*** Block opens ***

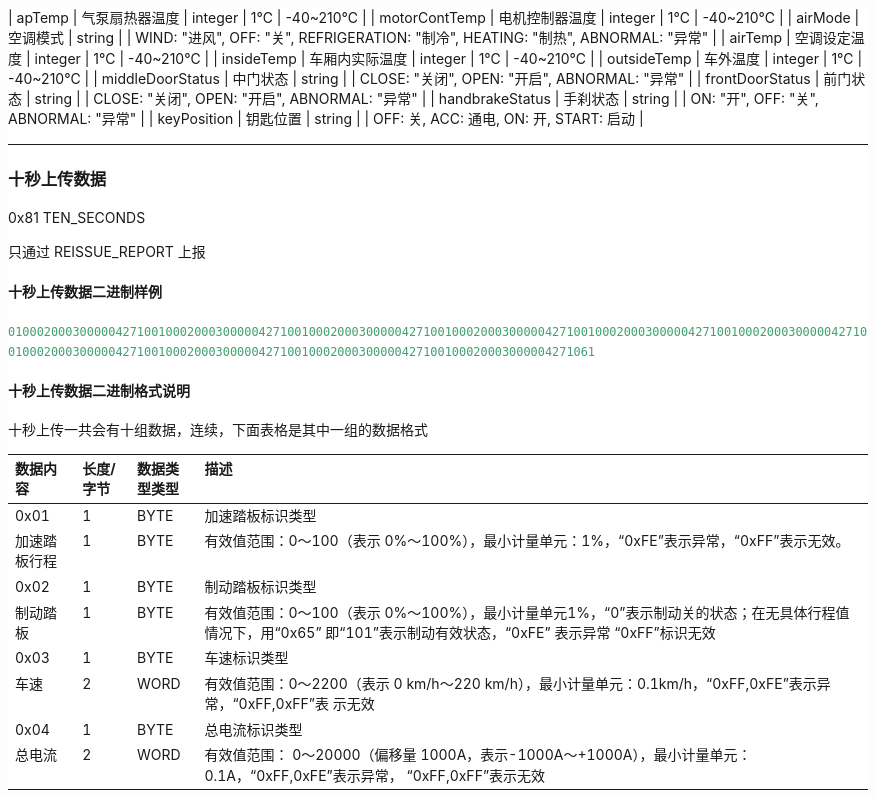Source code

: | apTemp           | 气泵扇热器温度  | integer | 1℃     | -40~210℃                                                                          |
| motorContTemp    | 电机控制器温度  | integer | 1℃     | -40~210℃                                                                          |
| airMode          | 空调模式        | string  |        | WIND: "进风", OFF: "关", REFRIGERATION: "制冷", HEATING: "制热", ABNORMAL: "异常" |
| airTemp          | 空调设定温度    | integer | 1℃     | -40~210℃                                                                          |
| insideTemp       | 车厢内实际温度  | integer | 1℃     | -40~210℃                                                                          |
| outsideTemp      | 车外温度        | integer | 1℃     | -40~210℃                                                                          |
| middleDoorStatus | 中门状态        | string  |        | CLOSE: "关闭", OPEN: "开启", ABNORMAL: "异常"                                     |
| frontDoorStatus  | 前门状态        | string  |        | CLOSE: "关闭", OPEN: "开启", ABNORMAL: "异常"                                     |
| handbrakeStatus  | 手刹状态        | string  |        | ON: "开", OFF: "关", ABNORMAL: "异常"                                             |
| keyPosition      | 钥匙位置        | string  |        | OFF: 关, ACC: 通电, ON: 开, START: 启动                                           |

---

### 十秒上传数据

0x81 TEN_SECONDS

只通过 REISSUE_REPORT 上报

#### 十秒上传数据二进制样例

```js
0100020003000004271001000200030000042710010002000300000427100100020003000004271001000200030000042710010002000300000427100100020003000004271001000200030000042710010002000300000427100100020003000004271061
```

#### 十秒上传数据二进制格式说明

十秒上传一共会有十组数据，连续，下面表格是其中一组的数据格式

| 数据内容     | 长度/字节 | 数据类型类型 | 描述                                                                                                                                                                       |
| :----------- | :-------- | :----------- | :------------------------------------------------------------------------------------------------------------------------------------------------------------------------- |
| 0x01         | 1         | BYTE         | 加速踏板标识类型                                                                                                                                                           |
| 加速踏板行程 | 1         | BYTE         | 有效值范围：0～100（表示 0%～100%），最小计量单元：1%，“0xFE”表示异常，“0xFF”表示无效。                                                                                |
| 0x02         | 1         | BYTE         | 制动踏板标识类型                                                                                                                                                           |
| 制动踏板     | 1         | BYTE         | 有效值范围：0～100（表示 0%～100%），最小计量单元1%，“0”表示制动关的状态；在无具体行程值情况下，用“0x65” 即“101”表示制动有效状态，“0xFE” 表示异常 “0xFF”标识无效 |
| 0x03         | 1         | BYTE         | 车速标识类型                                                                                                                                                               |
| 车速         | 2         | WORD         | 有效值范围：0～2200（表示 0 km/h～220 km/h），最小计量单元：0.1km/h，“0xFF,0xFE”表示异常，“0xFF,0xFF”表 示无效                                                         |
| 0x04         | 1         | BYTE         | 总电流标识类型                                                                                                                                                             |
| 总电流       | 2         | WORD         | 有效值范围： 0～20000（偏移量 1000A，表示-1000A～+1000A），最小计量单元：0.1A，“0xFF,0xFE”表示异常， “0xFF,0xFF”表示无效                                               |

*** Block closes ***

§ Problem details
The required output is the stretch of entries above from the line containing "0x81 TEN_SECONDS" through the line containing "十秒上传一共会有十组数据，连续，下面表格是其中一组的数据格式", reproduced exactly.

§ Exercise result
0x81 TEN_SECONDS

只通过 REISSUE_REPORT 上报

#### 十秒上传数据二进制样例

```js
0100020003000004271001000200030000042710010002000300000427100100020003000004271001000200030000042710010002000300000427100100020003000004271001000200030000042710010002000300000427100100020003000004271061
```

#### 十秒上传数据二进制格式说明

十秒上传一共会有十组数据，连续，下面表格是其中一组的数据格式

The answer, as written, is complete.